El arco iris
El arco iris ¿Cómo se hacía uno viejo… cómo cobraba confianza? Deseó sentirse más viejo. Bueno, ¿qué diferencia había, mientras se sintiera maduro o completo, entre cómo era en este momento y cómo era el día de su propia boda? Podía estar casándose otra vez… Con su mujer. Se sintió diminuto, una figura pequeña, erguida en el centro de una llanura rodeada por un cielo inmenso y rugiente: él y su mujer, dos figuras pequeñas, erguidas, que atravesaban esta llanura bajo el rugido y el resplandor del cielo. ¿Cuándo llegaba uno al final? ¿En qué dirección terminaba todo? No había final, nada terminaba, no había nada más que aquel espacio inmenso y rugiente. ¿Es que uno nunca envejecía, nunca moría? Ahí estaba la clave. Experimentó una euforia extraña, torturada. Seguiría adelante con su mujer, como niños que acampan en las llanuras. ¿Qué había de cierto, además del cielo infinito?

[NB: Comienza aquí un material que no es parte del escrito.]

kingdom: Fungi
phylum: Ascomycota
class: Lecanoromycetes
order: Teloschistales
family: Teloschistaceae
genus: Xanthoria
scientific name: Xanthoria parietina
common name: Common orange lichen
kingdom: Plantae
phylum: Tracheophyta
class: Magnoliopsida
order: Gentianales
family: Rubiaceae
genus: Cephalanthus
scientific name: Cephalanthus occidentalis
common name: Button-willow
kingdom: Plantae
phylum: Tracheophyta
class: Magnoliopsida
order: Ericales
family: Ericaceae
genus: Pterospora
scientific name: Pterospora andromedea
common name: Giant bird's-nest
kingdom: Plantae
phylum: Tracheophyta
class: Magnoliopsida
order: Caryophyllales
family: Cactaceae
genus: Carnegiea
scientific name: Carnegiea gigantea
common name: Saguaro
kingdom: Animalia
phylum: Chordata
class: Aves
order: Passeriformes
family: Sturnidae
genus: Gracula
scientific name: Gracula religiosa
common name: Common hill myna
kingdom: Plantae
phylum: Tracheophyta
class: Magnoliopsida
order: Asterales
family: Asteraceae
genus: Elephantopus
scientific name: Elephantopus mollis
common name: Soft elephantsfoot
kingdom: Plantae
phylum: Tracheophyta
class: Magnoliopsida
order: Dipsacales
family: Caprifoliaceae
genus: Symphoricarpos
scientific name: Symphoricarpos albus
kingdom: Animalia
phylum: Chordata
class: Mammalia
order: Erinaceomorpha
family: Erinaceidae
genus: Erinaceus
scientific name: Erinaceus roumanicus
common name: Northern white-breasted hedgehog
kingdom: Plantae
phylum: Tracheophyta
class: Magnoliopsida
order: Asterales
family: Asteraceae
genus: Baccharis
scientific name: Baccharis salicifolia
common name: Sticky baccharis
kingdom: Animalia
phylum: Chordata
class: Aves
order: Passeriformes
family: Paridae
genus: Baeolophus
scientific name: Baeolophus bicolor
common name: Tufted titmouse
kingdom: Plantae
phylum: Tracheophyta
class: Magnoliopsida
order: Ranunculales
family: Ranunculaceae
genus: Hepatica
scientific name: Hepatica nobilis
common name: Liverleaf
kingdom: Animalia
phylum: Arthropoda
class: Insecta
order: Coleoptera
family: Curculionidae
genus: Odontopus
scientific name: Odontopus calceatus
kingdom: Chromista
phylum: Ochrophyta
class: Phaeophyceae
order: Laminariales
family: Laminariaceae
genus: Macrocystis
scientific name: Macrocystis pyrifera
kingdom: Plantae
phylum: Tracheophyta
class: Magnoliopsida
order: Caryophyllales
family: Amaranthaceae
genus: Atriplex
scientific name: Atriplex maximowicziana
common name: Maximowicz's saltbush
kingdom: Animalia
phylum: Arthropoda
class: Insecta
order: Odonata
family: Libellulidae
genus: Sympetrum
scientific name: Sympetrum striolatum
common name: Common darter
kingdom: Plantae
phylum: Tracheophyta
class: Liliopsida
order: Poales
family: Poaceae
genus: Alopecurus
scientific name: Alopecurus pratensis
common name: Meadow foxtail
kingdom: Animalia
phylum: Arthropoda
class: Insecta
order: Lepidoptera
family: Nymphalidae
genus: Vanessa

El cielo, sin embargo, era completamente cierto, ilimitado.
El majestuoso resplandor azulado ardía y jugaba entre la maraña de oscuridad, ante sus ojos, infatigable, suntuoso y espléndido. ¡Qué suntuosa y espléndida era su propia vida, roja, incandescente, resplandeciente y juguetona en las oscuras telarañas de su cuerpo! Y su mujer ¡cómo brillaba y ardía, oscurecida, dentro de sus propias telarañas! ¡Todo estaba siempre inacabado e informe!